Choć początkowo zgłoszenia dotyczyły głównie podstawowej wersji PS5 oraz modelu Slim, z czasem pojawiły się również doniesienia od posiadaczy PS5 Pro, choć jest ich zdecydowanie mniej. Tutaj jednak może działać po prostu efekt skali: bo tych konsol na rynku jest... po prostu mniej. Warto mieć jednak na uwadze, że problem nie zależy od stanu technicznego konsoli: nawet dobrze wentylowane i regularnie czyszczone urządzenia doświadczają tych samych trudności.

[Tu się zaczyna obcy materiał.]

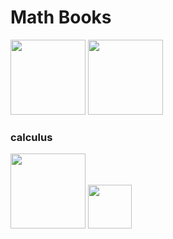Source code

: # Math Books

[<img src=https://images-na.ssl-images-amazon.com/images/I/41qQ8QHroVS._SX348_BO1,204,203,200_.jpg height=120>](https://libgen.is/book/index.php?md5=C692717FC61C8133BA008BE26AABB084)
[<img src=https://images-na.ssl-images-amazon.com/images/I/41JBIu2-JLL._SX398_BO1,204,203,200_.jpg height=120>](https://libgen.is/book/index.php?md5=EFA51226D14D0A95FB6F2BD8669499C5)

### calculus
[<img src=https://libgen.rs/covers/2944000/af1e3b07114eaa2f129c1e4cf1f2ebb8-g.jpg height=120>](https://libgen.rs/book/index.php?md5=AF1E3B07114EAA2F129C1E4CF1F2EBB8)
[<img src=https://images-na.ssl-images-amazon.com/images/I/31hBaUnCCjL._SX384_BO1,204,203,200_.jpg height=70>](https://libgen.rs/book/index.php?md5=D3A4243794C1FFBE14213A0ED40E075A)
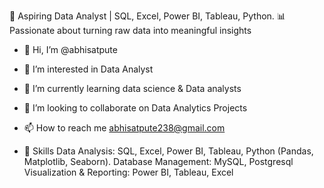 🚀 Aspiring Data Analyst | SQL, Excel, Power BI, Tableau, Python.
📊 Passionate about turning raw data into meaningful insights

- 👋 Hi, I’m @abhisatpute
- 👀 I’m interested in Data Analyst 
- 🌱 I’m currently learning data science & Data analysts 
- 💞️ I’m looking to collaborate on Data Analytics Projects
- 📫 How to reach me abhisatpute238@gmail.com

- 🔹 Skills
Data Analysis: SQL, Excel, Power BI, Tableau, Python (Pandas, Matplotlib, Seaborn).
Database Management: MySQL, Postgresql
Visualization & Reporting: Power BI, Tableau, Excel

<!---
abhisatpute/abhisatpute is a ✨ special ✨ repository because its `README.md` (this file) appears on your GitHub profile.
You can click the Preview link to take a look at your changes.
--->
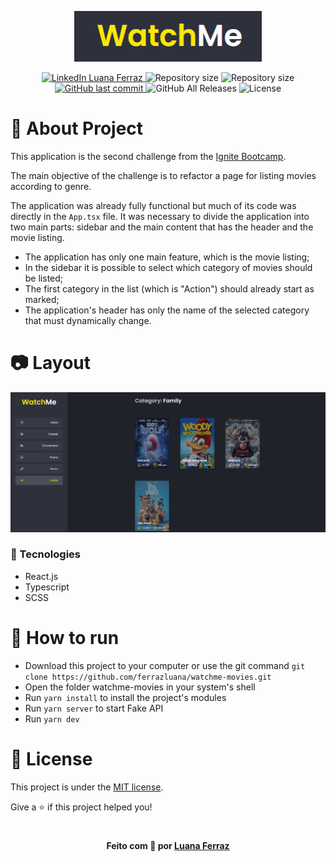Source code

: <p align="center">
  <img src="./.github/watchMe.png" alt="Image of the ignite-todolist-challenge application" width="300px">
</p>

<p align="center">	
  <a href="https://www.linkedin.com/in/luanaferraz/">
      <img alt="LinkedIn Luana Ferraz" src="https://img.shields.io/badge/-Luana Ferraz-273FAD?style=flat&logo=Linkedin&logoColor=white" />
  </a>
  <img alt="Repository size" src="https://img.shields.io/github/repo-size/ferrazluana/watchme-movies?color=273FAD">
  <img alt="Repository size" src="https://img.shields.io/github/languages/code-size/ferrazluana/watchme-movies?color=273FAD">
  <a href="https://github.com/ferrazluana/watchme-movies/commits/master">
    <img alt="GitHub last commit" src="https://img.shields.io/github/last-commit/ferrazluana/watchme-movies?color=273FAD">
  </a> 
  <img alt="GitHub All Releases" src="https://img.shields.io/github/downloads/ferrazluana/watchme-movies/total?logo=GitHub&style=flat&color=273FAD">
  <img alt="License" src="https://img.shields.io/badge/license-MIT-273FAD">
</p>

# 📖 About Project

This application is the second challenge from the [Ignite Bootcamp](https://rocketseat.com.br/ignite).

The main objective of the challenge is to refactor a page for listing movies according to genre.

The application was already fully functional but much of its code was directly in the `App.tsx` file. It was necessary to divide the application into two main parts: sidebar and the main content that has the header and the movie listing.

- The application has only one main feature, which is the movie listing;
- In the sidebar it is possible to select which category of movies should be listed;
- The first category in the list (which is "Action") should already start as marked;
- The application's header has only the name of the selected category that must dynamically change.

# 📷 Layout

<div align="center">
  <p align="center">
    <img src="./.github/layout.png" width="700px" alt="Home page">
  </p>
</div>

### 🚀 Tecnologies

- React.js
- Typescript
- SCSS

# 🔧 How to run

- Download this project to your computer or use the git command `git clone https://github.com/ferrazluana/watchme-movies.git`
- Open the folder watchme-movies in your system's shell
- Run `yarn install` to install the project's modules
- Run `yarn server` to start Fake API
- Run `yarn dev`

# :closed_book: License

This project is under the [MIT license](./LICENSE).

Give a ⭐️ if this project helped you!

#

<p align="center">
   <b> Feito com 💖 por <a href="https://www.linkedin.com/in/luanaferraz/">Luana Ferraz</a></b>
</p>
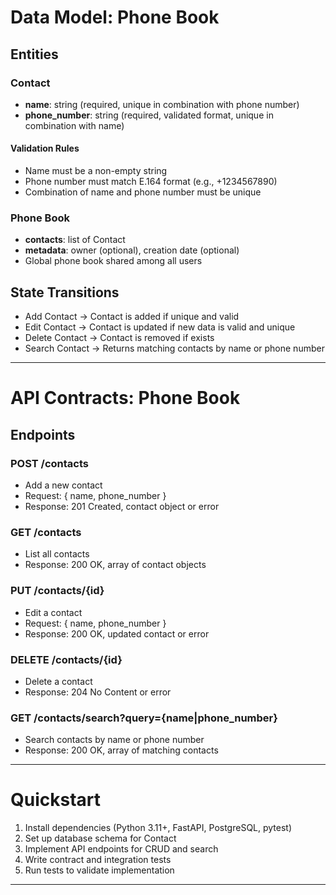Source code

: # Data Model: Phone Book

## Entities

### Contact
- **name**: string (required, unique in combination with phone number)
- **phone_number**: string (required, validated format, unique in combination with name)

#### Validation Rules
- Name must be a non-empty string
- Phone number must match E.164 format (e.g., +1234567890)
- Combination of name and phone number must be unique

### Phone Book
- **contacts**: list of Contact
- **metadata**: owner (optional), creation date (optional)
- Global phone book shared among all users

## State Transitions
- Add Contact → Contact is added if unique and valid
- Edit Contact → Contact is updated if new data is valid and unique
- Delete Contact → Contact is removed if exists
- Search Contact → Returns matching contacts by name or phone number

---
# API Contracts: Phone Book

## Endpoints

### POST /contacts
- Add a new contact
- Request: { name, phone_number }
- Response: 201 Created, contact object or error

### GET /contacts
- List all contacts
- Response: 200 OK, array of contact objects

### PUT /contacts/{id}
- Edit a contact
- Request: { name, phone_number }
- Response: 200 OK, updated contact or error

### DELETE /contacts/{id}
- Delete a contact
- Response: 204 No Content or error

### GET /contacts/search?query={name|phone_number}
- Search contacts by name or phone number
- Response: 200 OK, array of matching contacts

---
# Quickstart

1. Install dependencies (Python 3.11+, FastAPI, PostgreSQL, pytest)
2. Set up database schema for Contact
3. Implement API endpoints for CRUD and search
4. Write contract and integration tests
5. Run tests to validate implementation

---
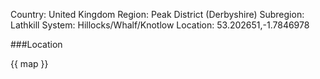 Country: United Kingdom
Region: Peak District (Derbyshire)
Subregion: Lathkill
System: Hillocks/Whalf/Knotlow
Location: 53.202651,-1.7846978

###Location

{{ map }}
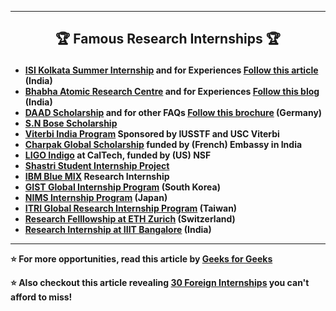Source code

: --------------------------------------------------------------------------------------------

## <p align="center"> 🏆 Famous Research Internships 🏆 </p> 

* **[ISI Kolkata Summer Internship](https://www.isical.ac.in/~rcbose/internship/index.html) and for Experiences [Follow this article](https://mondaymorning.nitrkl.ac.in/article/2020/03/16/2676-intern-diaries--indian-statistical-institute-kolkata/) (India)**
* **[Bhabha Atomic Research Centre](http://www.barc.gov.in/student/) and for Experiences [Follow this blog](https://blog.internshala.com/2019/06/how-i-got-an-internship-at-bhabha-atomic-research-centre/) (India)** 
* **[DAAD Scholarship](https://www2.daad.de/deutschland/stipendium/datenbank/en/21148-scholarship-database/?detail=50015295) and for other FAQs [Follow this brochure](https://collegedunia.com/scholarship/14-daad-scholarships) (Germany)**
* **[S.N Bose Scholarship](https://www.iusstf.org/program/for-indian-students)**
* **[Viterbi India Program](https://www.iusstf.org/program/iusstf-viterbi-program) Sponsored by IUSSTF and USC Viterbi**
* **[Charpak Global Scholarship](https://www.inde.campusfrance.org/charpak-lab-scholarship) funded by (French) Embassy in India**
* **[LIGO Indigo](http://jobs.gw-indigo.org/tiki-index.php?page=LIGO-IndIGO+Summer+Students+Program)  at CalTech, funded by (US) NSF**
* **[Shastri Student Internship Project](https://www.shastriinstitute.org/Shastri_Student_Internship_Project)**
* **[IBM Blue MIX](https://researcher.watson.ibm.com/researcher/view_group_subpage.php?id=8101) Research Internship**
* **[GIST Global Internship Program](https://www.gist.ac.kr/en/html/sub07/0702.html) (South Korea)**
* **[NIMS Internship Program](https://www.nims.go.jp/eng/hr-development/internship.html) (Japan)**
* **[ITRI Global Research Internship Program](https://www.itri.org.tw/english/ListStyle.aspx?DisplayStyle=05&SiteID=1&MmmID=617731531432246346) (Taiwan)**
* **[Research Felllowship at ETH Zurich](https://inf.ethz.ch/studies/summer-research-fellowship.html) (Switzerland)**
* **[Research Internship at IIIT Bangalore](https://www.iiitb.ac.in/summer-internship) (India)**

--------------------------------------------------------------------------------------------
 
**⭐ For more opportunities, read this article by [Geeks for Geeks](https://www.geeksforgeeks.org/summer-research-internships/)** 


**⭐ Also checkout this article revealing [30 Foreign Internships](http://anumbmind.xyz/career/internship-guide/30-foreign-research-internship-for-indian-engineering-students/) you can't afford to miss!**
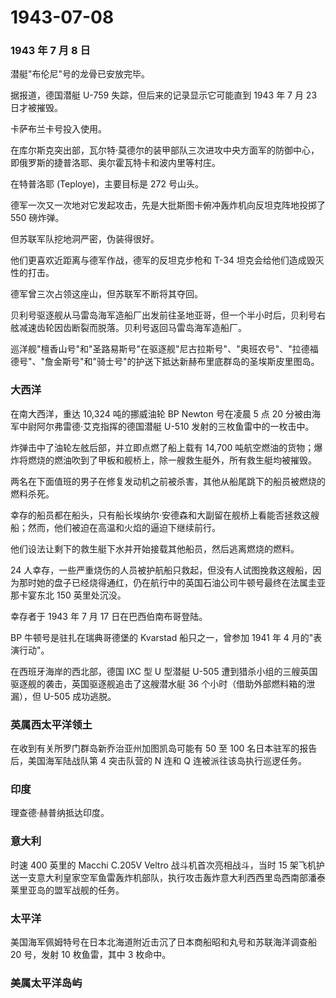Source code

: # 1943-07-08

### 1943 年 7 月 8 日

潜艇"布伦尼"号的龙骨已安放完毕。

据报道，德国潜艇 U-759 失踪，但后来的记录显示它可能直到 1943 年 7 月 23
日才被摧毁。

卡萨布兰卡号投入使用。

在库尔斯克突出部，瓦尔特·莫德尔的装甲部队三次进攻中央方面军的防御中心，即俄罗斯的捷普洛耶、奥尔霍瓦特卡和波内里等村庄。

在特普洛耶 (Teploye)，主要目标是 272 号山头。

德军一次又一次地对它发起攻击，先是大批斯图卡俯冲轰炸机向反坦克阵地投掷了
550 磅炸弹。

但苏联军队挖地洞严密，伪装得很好。

他们更喜欢近距离与德军作战，德军的反坦克步枪和 T-34
坦克会给他们造成毁灭性的打击。

德军曾三次占领这座山，但苏联军不断将其夺回。

贝利号驱逐舰从马雷岛海军造船厂出发前往圣地亚哥，但一个半小时后，贝利号右舷减速齿轮因齿断裂而脱落。贝利号返回马雷岛海军造船厂。

巡洋舰"檀香山号"和"圣路易斯号"在驱逐舰"尼古拉斯号"、"奥班农号"、"拉德福德号"、"詹金斯号"和"骑士号"的护送下抵达新赫布里底群岛的圣埃斯皮里图岛。

### 大西洋

在南大西洋，重达 10,324 吨的挪威油轮 BP Newton 号在凌晨 5 点 20
分被由海军中尉阿尔弗雷德·艾克指挥的德国潜艇 U-510
发射的三枚鱼雷中的一枚击中。

炸弹击中了油轮左舷后部，并立即点燃了船上载有 14,700
吨航空燃油的货物；爆炸将燃烧的燃油吹到了甲板和舰桥上，除一艘救生艇外，所有救生艇均被摧毁。

两名在下面值班的男子在修复发动机之前被杀害，其他从船尾跳下的船员被燃烧的燃料杀死。

幸存的船员都在船头，只有船长埃纳尔·安德森和大副留在舰桥上看能否拯救这艘船；然而，他们被迫在高温和火焰的逼迫下继续前行。

他们设法让剩下的救生艇下水并开始接载其他船员，然后逃离燃烧的燃料。

24
人幸存，一些严重烧伤的人员被护航船只救起，但没有人试图挽救这艘船，因为那时她的盘子已经烧得通红，仍在航行中的英国石油公司牛顿号最终在法属圭亚那卡宴东北
150 英里处沉没。

幸存者于 1943 年 7 月 17 日在巴西伯南布哥登陆。

BP 牛顿号是驻扎在瑞典哥德堡的 Kvarstad 船只之一，曾参加 1941 年 4
月的"表演行动"。

在西班牙海岸的西北部，德国 IXC 型 U 型潜艇 U-505
遭到猎杀小组的三艘英国驱逐舰的袭击，英国驱逐舰追击了这艘潜水艇 36
个小时（借助外部燃料箱的泄漏），但 U-505 成功逃脱。

### 英属西太平洋领土

在收到有关所罗门群岛新乔治亚州加图凯岛可能有 50 至 100
名日本驻军的报告后，美国海军陆战队第 4 突击队营的 N 连和 Q
连被派往该岛执行巡逻任务。

### 印度

理查德·赫普纳抵达印度。

### 意大利

时速 400 英里的 Macchi C.205V Veltro 战斗机首次亮相战斗，当时 15
架飞机护送一支意大利皇家空军鱼雷轰炸机部队，执行攻击轰炸意大利西西里岛西南部潘泰莱里亚岛的盟军战舰的任务。

### 太平洋

美国海军佩姆特号在日本北海道附近击沉了日本商船昭和丸号和苏联海洋调查船
20 号，发射 10 枚鱼雷，其中 3 枚命中。

### 美属太平洋岛屿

Jest problem, co na to twórcy?

Kojima Productions natychmiast zareagowało na zgłoszenia, wypuszczając aktualizację już drugiego dnia po premierze. Niestety: łatka nie rozwiązała problemu w stu procentach. Część graczy nadal zmaga się z przegrzewaniem. Na razie jedynym sposobem na uniknięcie kłopotów jest ograniczenie czasu spędzanego na ekranie mapy. Zmiana ustawień graficznych czy pozycji konsoli (pionowa / pozioma) nie przynosi oczekiwanych rezultatów. Społeczność graczy aktywnie zachęca do zgłaszania problemu bezpośrednio do twórców, co może przyspieszyć prace nad kolejną aktualizacją, która pozwoli zażegnać problem.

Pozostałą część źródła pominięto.